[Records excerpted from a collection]
════════
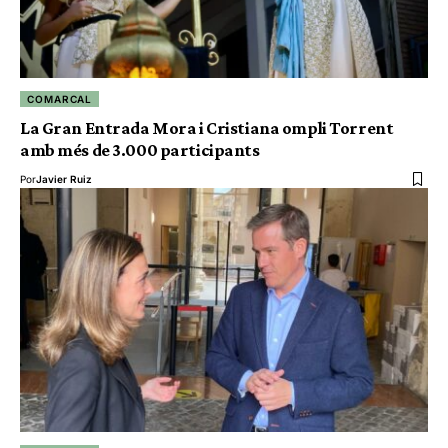
COMARCAL
La Gran Entrada Mora i Cristiana ompli Torrent
amb més de 3.000 participants
Por
Javier Ruiz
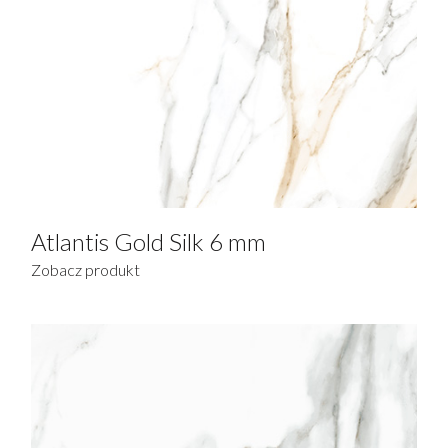
Metaliczny efekt
Kamień
WYKOŃCZENIA
Hypertouch
Antique
Atlantis Gold Silk 6 mm
Cashmere
Zobacz produkt
Polished (Polerowany)
Matt (Matowy)
Hond (bardzo delikatny efekt matowości)
Naturalny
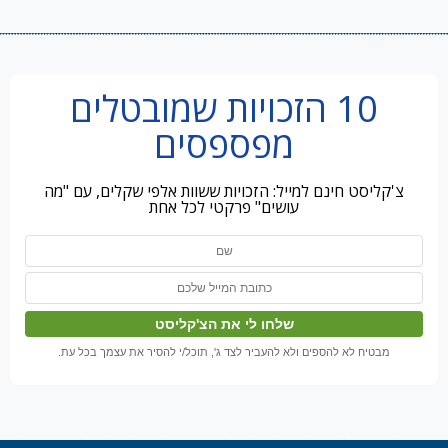
10 הזכויות שמובטלים
מפספסים
צ'קליסט חינם למייל: הזכויות ששוות אלפי שקלים, עם "מה
עושים" פרקטי לכל אחת
מבטיח לא להספים ולא להעביר לצד ג', תוכל/י להסיר את עצמך בכל עת.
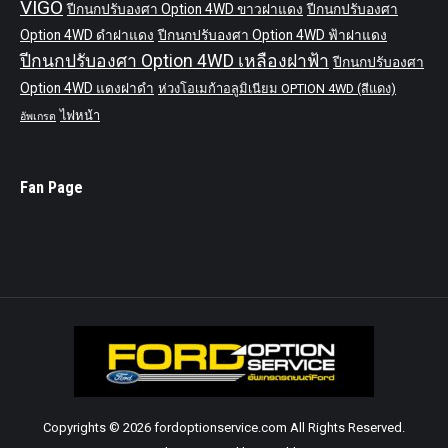
VIGO
ปีกนกปรับองศา Option 4WD ขาวฝาแดง
ปีกนกปรับองศา
Option 4WD ดำฝาแดง
ปีกนกปรับองศา Option 4WD ฟ้าฝาแดง
ปีกนกปรับองศา Option 4WD เหลืองฝาฟ้า
ปีกนกปรับองศา
Option 4WD แดงฝาดำ
ห่วงโอเมก้าอลูมิเนียม OPTION 4WD (สีแดง)
ไฟหน้า
อัพเกรด
Fan Page
Copyrights © 2026 fordoptionservice.com All Rights Reserved.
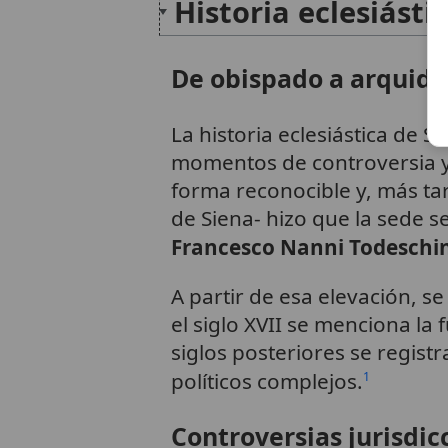
Historia eclesiásti
De obispado a arquidi
La historia eclesiástica de 
momentos de controversia y
forma reconocible y, más ta
de Siena- hizo que la sede s
Francesco Nanni Todeschin
A partir de esa elevación, s
el siglo XVII se menciona la
siglos posteriores se regist
políticos complejos.
1
Controversias jurisdic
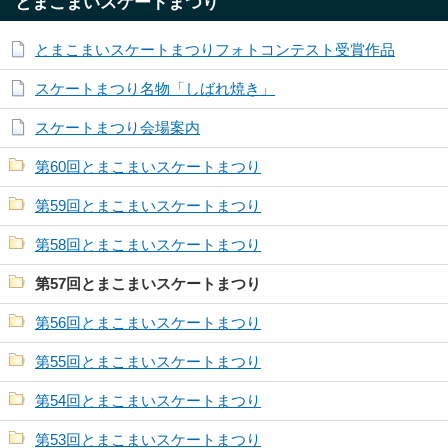
とまこまいスケートまつり
とまこまいスケートまつりフォトコンテスト受賞作品
スケートまつり名物「しばれ焼き」
スケートまつり会場案内
第60回とまこまいスケートまつり
第59回とまこまいスケートまつり
第58回とまこまいスケートまつり
第57回とまこまいスケートまつり
第56回とまこまいスケートまつり
第55回とまこまいスケートまつり
第54回とまこまいスケートまつり
第53回とまこまいスケートまつり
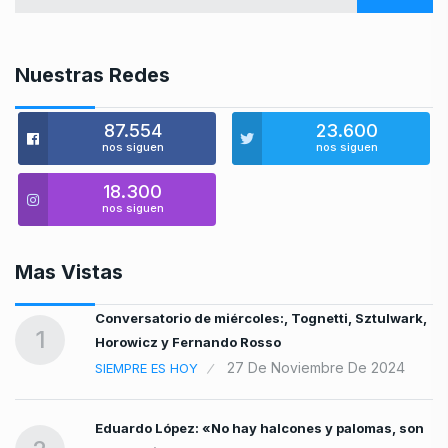
Nuestras Redes
87.554
23.600
nos siguen
nos siguen
18.300
nos siguen
Mas Vistas
Conversatorio de miércoles:, Tognetti, Sztulwark,
1
Horowicz y Fernando Rosso
27 De Noviembre De 2024
SIEMPRE ES HOY
Eduardo López: «No hay halcones y palomas, son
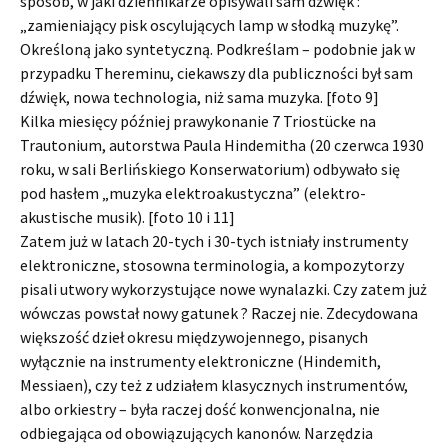
sposób, w jaki dziennikarze opisywali sam dźwięk :
„zamieniający pisk oscylujących lamp w słodką muzykę”.
Określoną jako syntetyczną. Podkreślam – podobnie jak w
przypadku Thereminu, ciekawszy dla publiczności był sam
dźwięk, nowa technologia, niż sama muzyka. [foto 9]
Kilka miesięcy później prawykonanie 7 Triostücke na
Trautonium, autorstwa Paula Hindemitha (20 czerwca 1930
roku, w sali Berlińskiego Konserwatorium) odbywało się
pod hasłem „muzyka elektroakustyczna” (elektro-
akustische musik). [foto 10 i 11]
Zatem już w latach 20-tych i 30-tych istniały instrumenty
elektroniczne, stosowna terminologia, a kompozytorzy
pisali utwory wykorzystujące nowe wynalazki. Czy zatem już
wówczas powstał nowy gatunek ? Raczej nie. Zdecydowana
większość dzieł okresu międzywojennego, pisanych
wyłącznie na instrumenty elektroniczne (Hindemith,
Messiaen), czy też z udziałem klasycznych instrumentów,
albo orkiestry – była raczej dość konwencjonalna, nie
odbiegająca od obowiązujących kanonów. Narzędzia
════════
**Task requirements:**
Would you repeat exactly, and only, the lines from the start of the records above through the line containing "פרקטי לכל אחת", with the pictures omitted?

**Solved exercise:**
COMARCAL
La Gran Entrada Mora i Cristiana ompli Torrent
amb més de 3.000 participants
Por
Javier Ruiz
Metaliczny efekt
Kamień
WYKOŃCZENIA
Hypertouch
Antique
Atlantis Gold Silk 6 mm
Cashmere
Zobacz produkt
Polished (Polerowany)
Matt (Matowy)
Hond (bardzo delikatny efekt matowości)
Naturalny
10 הזכויות שמובטלים
מפספסים
צ'קליסט חינם למייל: הזכויות ששוות אלפי שקלים, עם "מה
עושים" פרקטי לכל אחת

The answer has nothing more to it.